[Problem statement] Copy exactly the lines from the one containing "focal_35mm: 31" through the last line of the records below, both included, and leave out the pictures.

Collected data
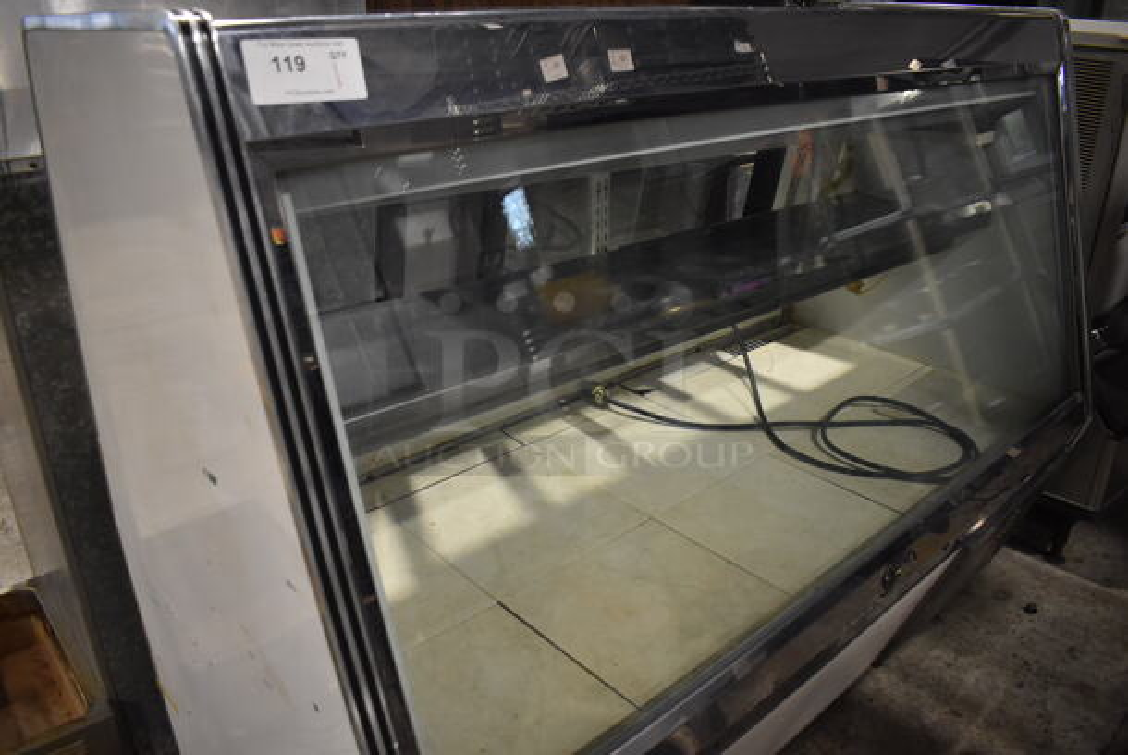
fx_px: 847
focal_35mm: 27
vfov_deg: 48.0
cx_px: 564
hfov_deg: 67.3
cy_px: 378
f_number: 3.5
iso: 2000
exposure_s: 1/125
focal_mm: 18
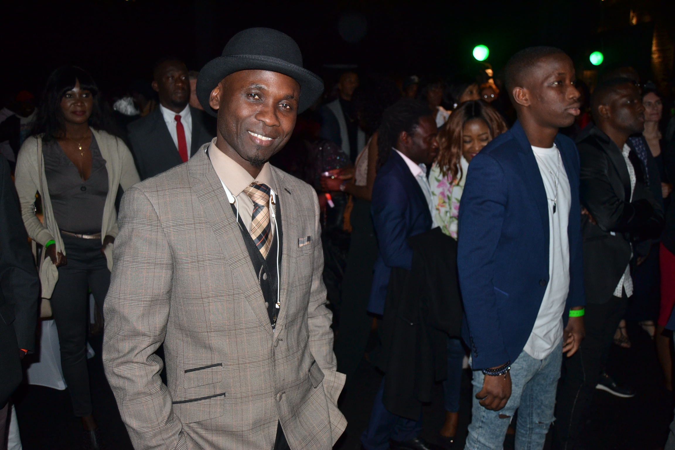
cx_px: 338
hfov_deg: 61.9
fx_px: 562
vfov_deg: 43.6
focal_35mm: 30
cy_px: 225
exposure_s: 1/60
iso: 400
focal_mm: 20
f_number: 3.5
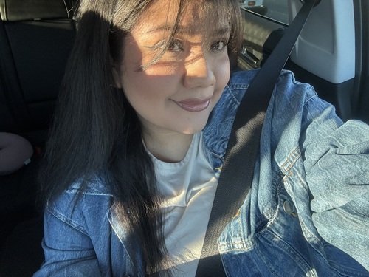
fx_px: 245
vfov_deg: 58.9
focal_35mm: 23
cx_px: 184
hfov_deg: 73.9
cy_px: 138
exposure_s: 1/99
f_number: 1.9
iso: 32
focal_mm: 2.69
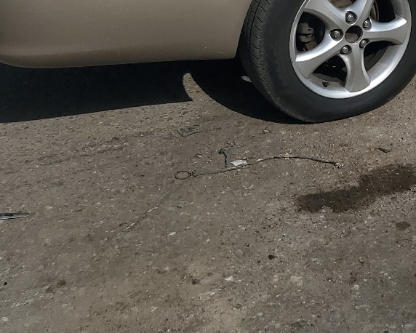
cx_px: 449
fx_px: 874
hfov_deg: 25.0
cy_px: -97
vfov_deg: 19.9
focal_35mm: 71
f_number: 1.5
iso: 50
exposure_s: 1/10000
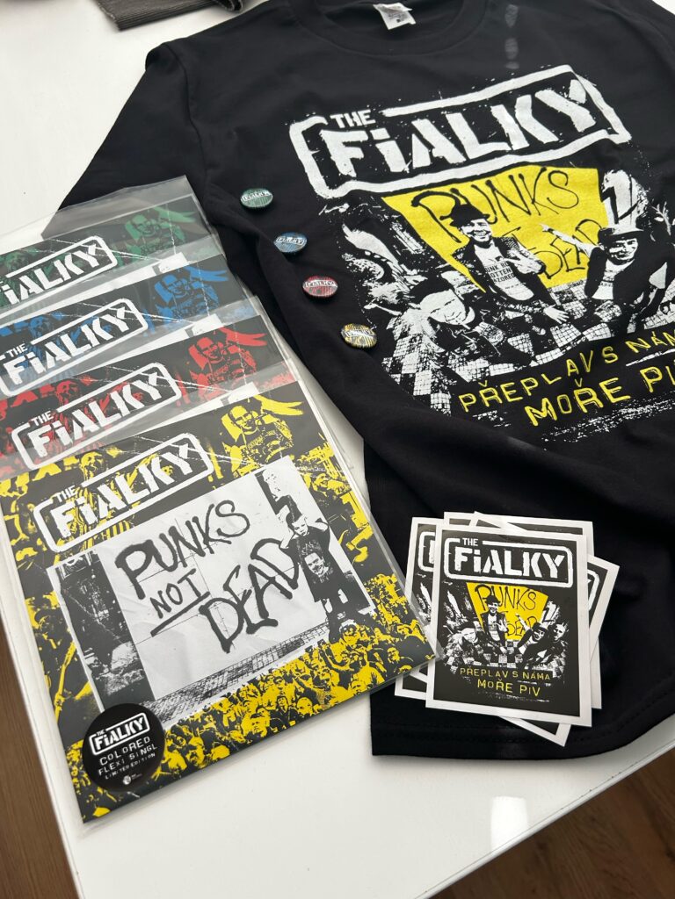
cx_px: 338
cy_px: 450
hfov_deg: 53.1
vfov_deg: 67.3
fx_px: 676
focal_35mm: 26
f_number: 1.5
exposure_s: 1/121
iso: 100
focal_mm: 5.7
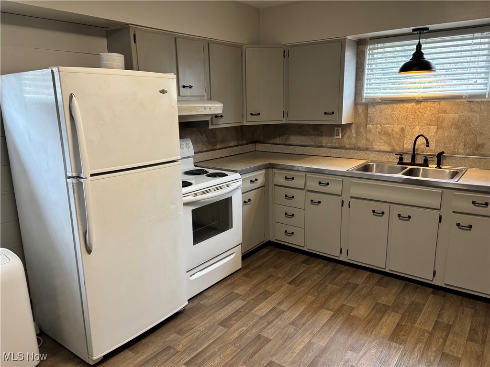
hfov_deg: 67.3
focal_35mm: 26
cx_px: 245
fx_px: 368
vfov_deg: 53.1
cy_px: 184
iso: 125
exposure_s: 1/60
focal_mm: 5.96
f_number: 1.6
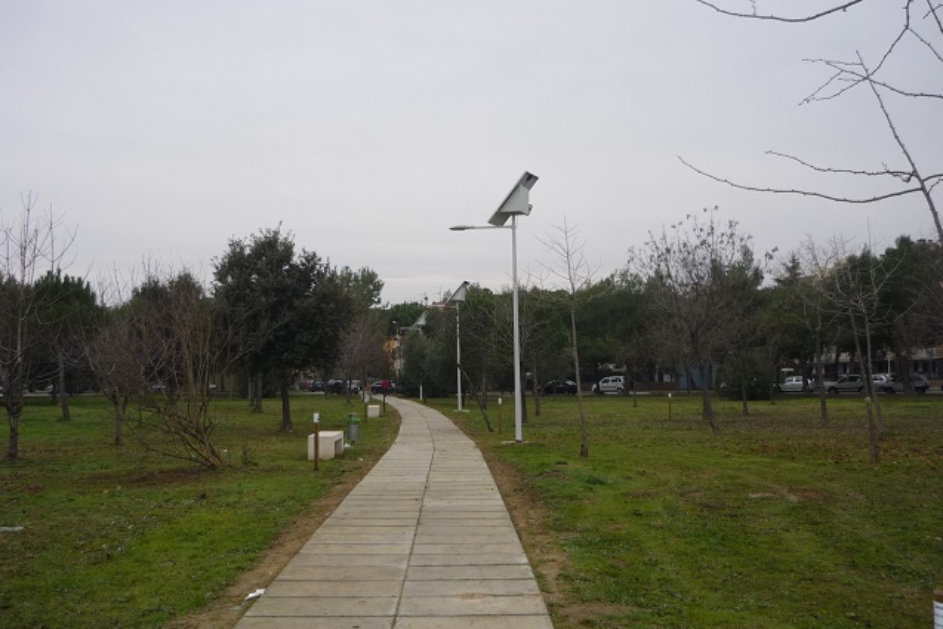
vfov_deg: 37.9
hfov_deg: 54.4
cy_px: 332
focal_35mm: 35
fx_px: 917
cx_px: 478
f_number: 2.8
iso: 100
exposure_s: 1/640
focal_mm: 5.5
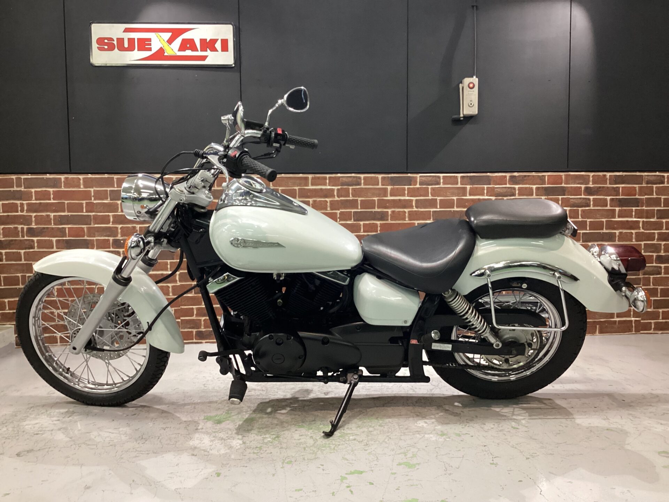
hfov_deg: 58.4
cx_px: 334
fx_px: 599
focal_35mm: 31
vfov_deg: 45.4
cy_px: 251
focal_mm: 3.3
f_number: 2.4
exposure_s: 1/60
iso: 400
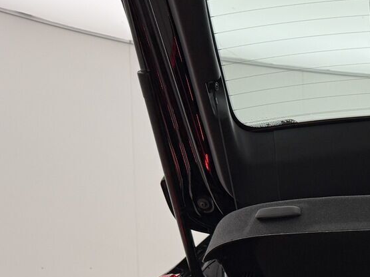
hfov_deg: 23.3
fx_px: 791
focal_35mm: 74
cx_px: 483
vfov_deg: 18.5
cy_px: 356
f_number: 1.78
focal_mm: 6.76
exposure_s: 1/100
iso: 80
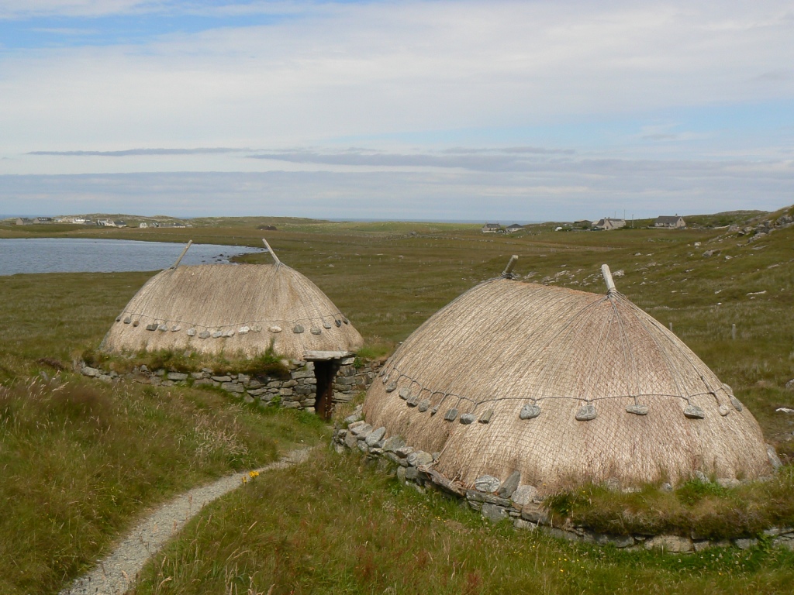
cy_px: 298
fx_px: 1055
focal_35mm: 46
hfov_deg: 41.2
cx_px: 397
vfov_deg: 31.5
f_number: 8
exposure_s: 1/400
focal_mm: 7.7
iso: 80
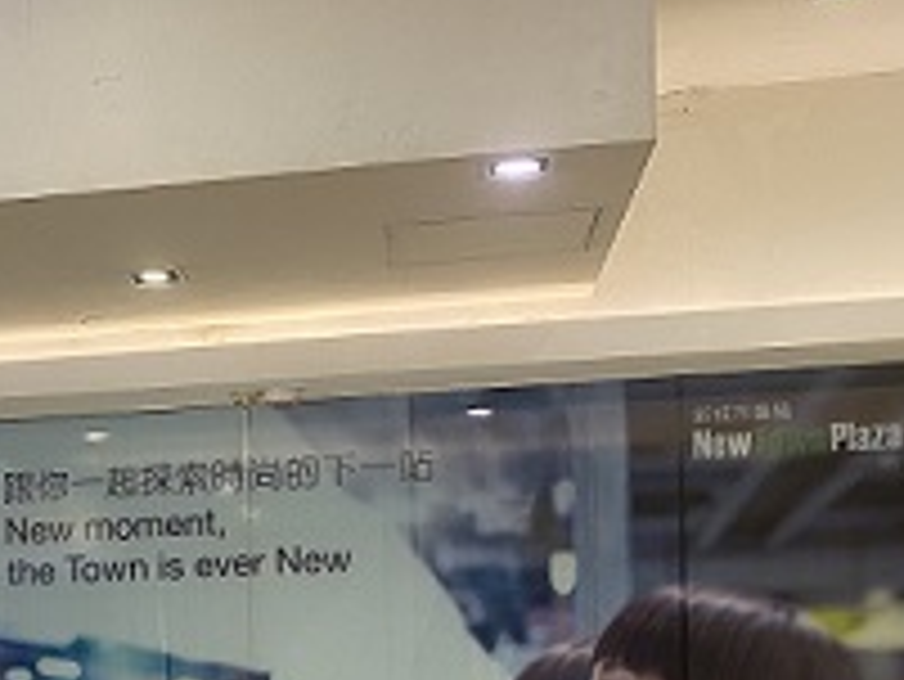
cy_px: 721
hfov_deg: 24.9
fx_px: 1908
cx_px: -79
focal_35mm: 73
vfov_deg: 19.5
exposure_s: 1/50
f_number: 1.8
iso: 80
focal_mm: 4.25
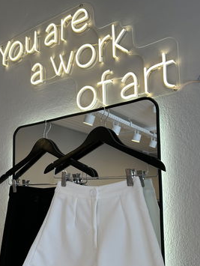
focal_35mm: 39
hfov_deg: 36.7
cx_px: 79
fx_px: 300
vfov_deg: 47.2
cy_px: 171
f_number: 1.5
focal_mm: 5.7
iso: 40
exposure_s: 1/150
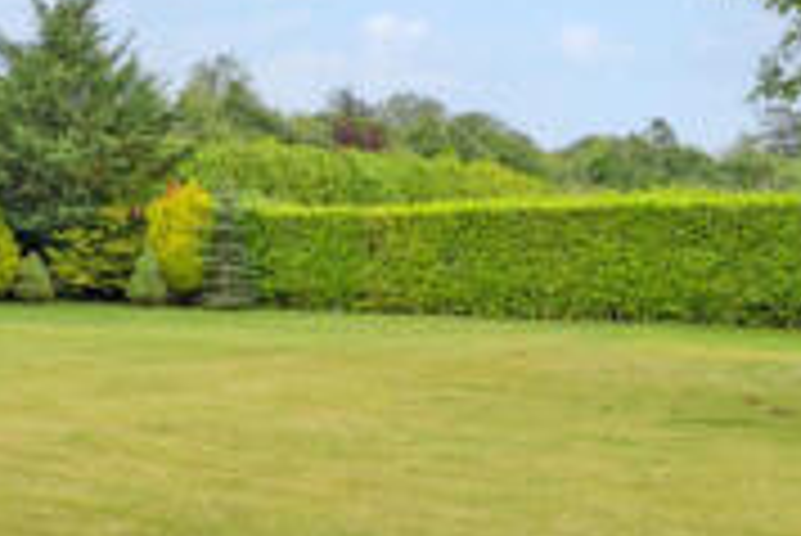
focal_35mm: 59
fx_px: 1314
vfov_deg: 23.0
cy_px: 273
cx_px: -160
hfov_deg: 29.2
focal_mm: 16
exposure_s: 1/400
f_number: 9
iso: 640
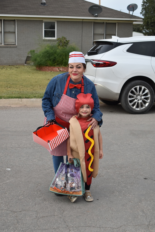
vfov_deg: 33.4
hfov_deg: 22.6
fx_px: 387
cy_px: 116
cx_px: 78
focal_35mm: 60
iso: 400
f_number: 5.6
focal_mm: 40
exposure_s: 1/250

[Answer to this task]
focal_35mm: 31
vfov_deg: 45.4
cy_px: 251
focal_mm: 3.3
f_number: 2.4
exposure_s: 1/60
iso: 400
hfov_deg: 23.3
fx_px: 791
focal_35mm: 74
cx_px: 483
vfov_deg: 18.5
cy_px: 356
f_number: 1.78
focal_mm: 6.76
exposure_s: 1/100
iso: 80
cy_px: 298
fx_px: 1055
focal_35mm: 46
hfov_deg: 41.2
cx_px: 397
vfov_deg: 31.5
f_number: 8
exposure_s: 1/400
focal_mm: 7.7
iso: 80
cy_px: 721
hfov_deg: 24.9
fx_px: 1908
cx_px: -79
focal_35mm: 73
vfov_deg: 19.5
exposure_s: 1/50
f_number: 1.8
iso: 80
focal_mm: 4.25
focal_35mm: 39
hfov_deg: 36.7
cx_px: 79
fx_px: 300
vfov_deg: 47.2
cy_px: 171
f_number: 1.5
focal_mm: 5.7
iso: 40
exposure_s: 1/150
focal_35mm: 59
fx_px: 1314
vfov_deg: 23.0
cy_px: 273
cx_px: -160
hfov_deg: 29.2
focal_mm: 16
exposure_s: 1/400
f_number: 9
iso: 640
vfov_deg: 33.4
hfov_deg: 22.6
fx_px: 387
cy_px: 116
cx_px: 78
focal_35mm: 60
iso: 400
f_number: 5.6
focal_mm: 40
exposure_s: 1/250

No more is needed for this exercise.